The towering figure of the intellectual school was Art Tatum, the piano genius who had influenced Coleman Hawkins so profoundly in the late 1920s, when the tenor with the big sound traveled to Toledo with Fletcher Henderson's surging, twirling big band and heard the local keyboard wonder. Hawkins would never be the same. Tatum was perhaps the greatest of all jazz virtuosi, admired by the young Vladimir Horowitz, who could re-create one of Tatum's improvisations by reading a transcription but scoffed at the notion that he could invent anything of Tatum's brilliance in the moment. Tatum sprinted through his material, dancing over broken chords while inserting chord substitutions that allowed for more intricate connections within the harmonic foundation. Hawkins, a trained cellist and classical student, could hear how Tatum combined the European technique of harmonic motion with the New York stride piano school led by James P. Johnson, Willie “The Lion” Smith, and Fats Waller.

So when Eldridge put his horn to his lips, he was bringing together styles that seemed, at least on the surface, contradictory. Though Armstrong's influence had
transformed everything in a manner that had no precedent—making him the first figure in Western music to raise a revolutionary flag with a single-note instrument—a new generation of more harmonically adventurous jazz musicians was joining the conversation.

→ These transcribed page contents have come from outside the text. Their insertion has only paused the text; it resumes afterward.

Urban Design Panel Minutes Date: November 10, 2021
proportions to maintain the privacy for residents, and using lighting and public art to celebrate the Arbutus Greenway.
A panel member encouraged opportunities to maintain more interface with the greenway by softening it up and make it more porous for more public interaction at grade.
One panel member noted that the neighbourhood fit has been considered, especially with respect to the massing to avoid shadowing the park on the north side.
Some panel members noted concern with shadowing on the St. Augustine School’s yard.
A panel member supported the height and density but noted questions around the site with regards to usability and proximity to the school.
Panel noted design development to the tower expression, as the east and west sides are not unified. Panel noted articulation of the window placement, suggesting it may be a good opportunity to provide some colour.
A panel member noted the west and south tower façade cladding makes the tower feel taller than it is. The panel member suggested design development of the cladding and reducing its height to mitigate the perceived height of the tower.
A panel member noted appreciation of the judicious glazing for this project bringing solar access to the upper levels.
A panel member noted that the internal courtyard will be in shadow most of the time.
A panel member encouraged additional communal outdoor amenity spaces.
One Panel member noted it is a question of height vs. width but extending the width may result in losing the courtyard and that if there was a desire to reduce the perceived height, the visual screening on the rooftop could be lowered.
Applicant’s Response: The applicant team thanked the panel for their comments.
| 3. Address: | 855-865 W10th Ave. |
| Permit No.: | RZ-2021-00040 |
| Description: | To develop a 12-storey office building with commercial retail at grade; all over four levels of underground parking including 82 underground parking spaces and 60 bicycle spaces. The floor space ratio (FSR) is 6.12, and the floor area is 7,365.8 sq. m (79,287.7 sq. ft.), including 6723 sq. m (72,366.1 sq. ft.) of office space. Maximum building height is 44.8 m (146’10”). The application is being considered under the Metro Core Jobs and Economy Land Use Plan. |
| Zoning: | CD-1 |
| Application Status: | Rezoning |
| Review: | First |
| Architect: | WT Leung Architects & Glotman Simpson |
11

From the early thirties forward, wind and keyboard players would maintain a dialogue of influence, pushing their instruments into fresh areas.

Charlie had been following Roy Eldridge for a while; Rebecca had already heard him playing along with Eldridge and Chu Berry on the Fletcher Henderson record “Stealin' Apples.” On those late nights in the Ozarks, Charlie must have been impressed by the trumpeter's Chicago broadcasts. Eldridge offered some of the same pleasures as Lester Young: He was uncanny, devoted to an individuality that forced him to invent his own way. You never knew what kind of a phrase he would play or how long he might keep it going. The trumpeter embodied the audacity of jazz music, the combination of moxie and technical command that gave him freedom in every direction—in his range, his conception, his coloring of notes, and his rhythm. All of those elements Charlie Parker would eventually work into his own style, steadily achieving greater and greater comprehension of the details every jazz intellectual has to master, then
feel
, in order to attain greatness.

While at Musser's Ozark Tavern, Charlie and his compatriots also tuned in to station W9XBY, broadcasting from the bandstand of a Kansas City club located on the Kansas–Missouri state line. It was on these broadcasts that Charlie first homed in on the sound of the alto saxophonist Buster Smith.

Charlie would have known Smith from the Kansas City clubs. Smith had been a major figure in the Oklahoma City Blue Devils, a formidable bluesman on the alto saxophone and the clarinet; he was one of the players who had coaxed Lester Young into the Blue Devils, and a member of the reed section John Hammond heard at the Reno Club after the Blue Devils had blown their last note and their former members joined the best of Bennie Moten's men under the guidance of Count Basie. At first they led the band together, Smith and Basie, but the easygoing and likable Basie seemed born to lead. This was clear from the moment he landed one of his unforgettable piano introductions—sometimes giddy, sometimes insinuating—followed by hot, well-placed chords and riffs, provocatively
fine stuff to build an improvised dream on. Bill Basie—from Red Bank, New Jersey—knew how to find that groove, putting his arm around it, slapping that thing silly, or playfully grabbing its throat.